Military Appeals Court
Overturns Sodomy Conviction
Advocate, December 9, 2004
In a decision that gay
rights activists are hailing as an important legal victory, a military appeals
court on Tuesday overturned the conviction of a soldier for having consensual
sodomy with a woman while in the Army. Some are arguing that the ruling could
undercut the military’s antigay “don’t ask, don’t tell” policy.

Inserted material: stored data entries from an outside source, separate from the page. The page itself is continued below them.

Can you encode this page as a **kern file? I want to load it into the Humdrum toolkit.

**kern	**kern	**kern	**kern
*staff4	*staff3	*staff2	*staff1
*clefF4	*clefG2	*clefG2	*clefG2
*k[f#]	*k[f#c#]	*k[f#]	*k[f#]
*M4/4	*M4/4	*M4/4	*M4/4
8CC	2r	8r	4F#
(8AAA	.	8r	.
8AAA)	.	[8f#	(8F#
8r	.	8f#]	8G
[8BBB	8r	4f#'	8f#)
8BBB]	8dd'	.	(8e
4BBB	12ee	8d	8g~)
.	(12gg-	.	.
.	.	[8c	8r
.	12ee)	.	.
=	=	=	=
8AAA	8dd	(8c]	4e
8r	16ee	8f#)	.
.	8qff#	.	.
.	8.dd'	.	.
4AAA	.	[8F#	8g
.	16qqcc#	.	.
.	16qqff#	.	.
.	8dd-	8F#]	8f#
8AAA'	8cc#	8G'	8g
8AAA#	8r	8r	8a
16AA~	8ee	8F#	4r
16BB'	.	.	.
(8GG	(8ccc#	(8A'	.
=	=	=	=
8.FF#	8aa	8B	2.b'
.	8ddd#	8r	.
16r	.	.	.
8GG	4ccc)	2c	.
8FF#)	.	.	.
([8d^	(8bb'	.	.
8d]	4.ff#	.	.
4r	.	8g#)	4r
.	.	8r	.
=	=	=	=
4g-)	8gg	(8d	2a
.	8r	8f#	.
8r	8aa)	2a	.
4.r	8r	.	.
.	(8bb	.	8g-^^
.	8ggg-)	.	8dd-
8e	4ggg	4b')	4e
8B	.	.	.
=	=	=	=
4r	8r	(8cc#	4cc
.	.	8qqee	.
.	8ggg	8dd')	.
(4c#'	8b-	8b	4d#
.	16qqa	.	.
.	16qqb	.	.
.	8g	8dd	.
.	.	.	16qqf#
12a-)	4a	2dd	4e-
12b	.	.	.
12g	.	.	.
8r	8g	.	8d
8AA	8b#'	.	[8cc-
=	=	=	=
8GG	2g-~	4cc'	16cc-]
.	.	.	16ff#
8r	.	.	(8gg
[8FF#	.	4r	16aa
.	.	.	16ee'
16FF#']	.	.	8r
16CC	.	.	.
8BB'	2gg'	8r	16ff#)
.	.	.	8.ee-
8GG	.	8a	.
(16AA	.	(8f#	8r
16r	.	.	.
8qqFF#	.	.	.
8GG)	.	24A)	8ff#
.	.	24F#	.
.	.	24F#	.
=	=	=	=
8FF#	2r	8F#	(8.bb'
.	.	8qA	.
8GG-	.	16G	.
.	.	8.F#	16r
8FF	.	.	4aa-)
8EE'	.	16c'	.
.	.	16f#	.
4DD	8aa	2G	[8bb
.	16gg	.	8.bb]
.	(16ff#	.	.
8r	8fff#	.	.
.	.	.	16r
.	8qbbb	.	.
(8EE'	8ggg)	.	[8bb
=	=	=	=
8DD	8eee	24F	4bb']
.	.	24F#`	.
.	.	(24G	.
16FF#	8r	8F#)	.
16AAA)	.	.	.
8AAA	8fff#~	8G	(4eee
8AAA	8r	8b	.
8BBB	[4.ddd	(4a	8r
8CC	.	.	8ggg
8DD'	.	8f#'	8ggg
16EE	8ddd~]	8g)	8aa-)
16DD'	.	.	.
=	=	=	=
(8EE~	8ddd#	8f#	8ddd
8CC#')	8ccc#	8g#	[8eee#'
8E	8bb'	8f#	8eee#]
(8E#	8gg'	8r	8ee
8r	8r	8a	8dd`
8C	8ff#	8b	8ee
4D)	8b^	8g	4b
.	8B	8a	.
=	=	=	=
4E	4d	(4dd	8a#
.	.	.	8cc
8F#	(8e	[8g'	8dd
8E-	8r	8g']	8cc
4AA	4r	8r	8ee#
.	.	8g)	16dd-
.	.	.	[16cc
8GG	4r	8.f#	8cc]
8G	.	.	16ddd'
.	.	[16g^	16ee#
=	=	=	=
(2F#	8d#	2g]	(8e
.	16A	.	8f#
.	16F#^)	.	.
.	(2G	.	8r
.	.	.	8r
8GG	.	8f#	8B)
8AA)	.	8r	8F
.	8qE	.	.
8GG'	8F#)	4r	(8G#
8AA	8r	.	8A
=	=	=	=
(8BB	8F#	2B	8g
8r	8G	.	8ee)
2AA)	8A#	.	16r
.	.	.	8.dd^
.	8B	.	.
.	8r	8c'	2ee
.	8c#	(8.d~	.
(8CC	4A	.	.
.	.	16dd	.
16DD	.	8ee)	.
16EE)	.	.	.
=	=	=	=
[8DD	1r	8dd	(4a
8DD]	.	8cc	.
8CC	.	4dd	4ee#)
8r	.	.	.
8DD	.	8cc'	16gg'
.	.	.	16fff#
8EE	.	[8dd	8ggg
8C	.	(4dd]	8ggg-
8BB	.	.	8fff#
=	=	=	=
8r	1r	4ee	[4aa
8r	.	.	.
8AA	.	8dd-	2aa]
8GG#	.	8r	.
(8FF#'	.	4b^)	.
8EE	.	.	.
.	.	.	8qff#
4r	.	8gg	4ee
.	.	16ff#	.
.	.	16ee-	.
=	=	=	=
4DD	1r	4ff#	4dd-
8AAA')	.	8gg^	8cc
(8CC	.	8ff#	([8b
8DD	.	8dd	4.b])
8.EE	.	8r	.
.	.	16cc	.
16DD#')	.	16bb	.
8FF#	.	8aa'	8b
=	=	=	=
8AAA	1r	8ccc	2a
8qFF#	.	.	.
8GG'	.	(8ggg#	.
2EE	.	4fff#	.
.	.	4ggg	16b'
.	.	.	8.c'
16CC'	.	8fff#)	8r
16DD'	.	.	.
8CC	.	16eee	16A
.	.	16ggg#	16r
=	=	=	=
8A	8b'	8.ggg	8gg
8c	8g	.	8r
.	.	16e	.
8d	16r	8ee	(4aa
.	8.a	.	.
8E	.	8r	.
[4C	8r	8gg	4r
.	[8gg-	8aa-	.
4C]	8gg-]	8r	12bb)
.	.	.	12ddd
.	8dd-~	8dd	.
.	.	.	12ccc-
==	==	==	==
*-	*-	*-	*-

According to a report in The
Washington Post, the previously unreported decision, handed down last
week by the U.S. Army Court of Criminal Appeals, builds on a landmark Supreme
Court ruling last year that struck down a Texas sodomy statute. It is believed
to be the first time that a military court has upheld the right of consenting
adults to engage in oral sex in private. “It undercuts the premise of
‘don’t ask, don’t tell,’” said Washington lawyer David Sheldon, who
represents several soldiers fighting their dismissal from the armed forces
because of gay sex.
According to the Post, last week’s court decision
involved a male Army specialist who was convicted of engaging in oral sex with
a female civilian in a military barracks. Kenneth Bullock was charged under
Article 125 of the Uniform Code of Military Justice, which prohibits
“unnatural carnal copulation with another person of the same or opposite sex
or with an animal.” Although the case involved a man and a woman, legal
experts said the principles invoked by the three military judges were equally
applicable to gay sex.
The constitutionality of Article 125 has come under
assault as a result of last year’s Supreme Court decision in Lawrence
v. Texas, which upheld the notion of a “zone of privacy” for
sexual relationships involving consenting adults. This decision means that
“even in the military, you have a zone of privacy and can engage in sexual
acts in private that used to be considered criminal,” Patricia M. Logue,
senior counsel for Lambda Legal, which is seeking to overturn antigay military
statutes, told the Post.
Some legal experts have said the Pentagon could appeal
the decision to the U.S. Court of Appeals for the Armed Forces or to the
Supreme Court on the grounds that the military is a special institution with
its own disciplinary procedures.
Gay rights activists have challenged the Pentagon’s gay
ban and have enjoyed some preliminary successes. On Monday a dozen former
armed forces members discharged for being gay or lesbian filed suit in federal
court in Boston, challenging the constitutionality of “don’t ask, don’t
tell.” They argued that the military sodomy statute conflicted with the Lawrence
v. Texas decision. Last week, the U.S. court of appeals for the third
circuit in Philadelphia ruled that law schools have a right to bar military
recruiters from their campuses as a way of protesting the Pentagon policy on
gays. The three-judge panel struck down a congressional amendment that
permitted the government to withhold federal money from educational
institutions that refuse to cooperate with military recruiters.